- [How to complete this task]
What's needed is a word-for-word retyping of the entries below, pictures omitted.

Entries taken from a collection
- Opening Delimiter -

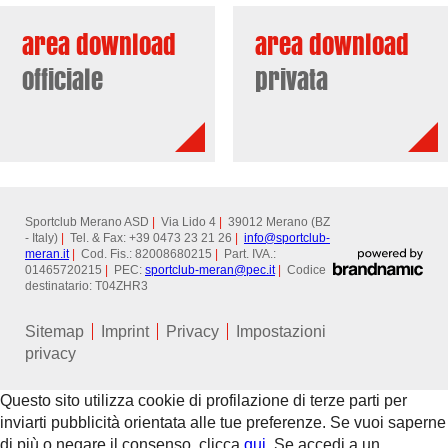
area download
area download
officiale
privata
Sportclub Merano ASD
|
Via Lido 4
|
39012 Merano (BZ
- Italy)
|
Tel. & Fax: +39 0473 23 21 26
|
info@
sportclub-
meran.it
|
Cod. Fis.: 82008680215
|
Part. IVA.:
01465720215
|
PEC:
sportclub-meran@
pec.it
|
Codice
destinatario: T04ZHR3
Sitemap
Imprint
Privacy
Impostazioni
privacy
Questo sito utilizza cookie di profilazione di terze parti per
inviarti pubblicità orientata alle tue preferenze. Se vuoi saperne
di più o negare il consenso, clicca
qui.
Se accedi a un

- Closing Delimiter -

- [Exercise output]
area download
area download
officiale
privata
Sportclub Merano ASD
|
Via Lido 4
|
39012 Merano (BZ
- Italy)
|
Tel. & Fax: +39 0473 23 21 26
|
info@
sportclub-
meran.it
|
Cod. Fis.: 82008680215
|
Part. IVA.:
01465720215
|
PEC:
sportclub-meran@
pec.it
|
Codice
destinatario: T04ZHR3
Sitemap
Imprint
Privacy
Impostazioni
privacy
Questo sito utilizza cookie di profilazione di terze parti per
inviarti pubblicità orientata alle tue preferenze. Se vuoi saperne
di più o negare il consenso, clicca
qui.
Se accedi a un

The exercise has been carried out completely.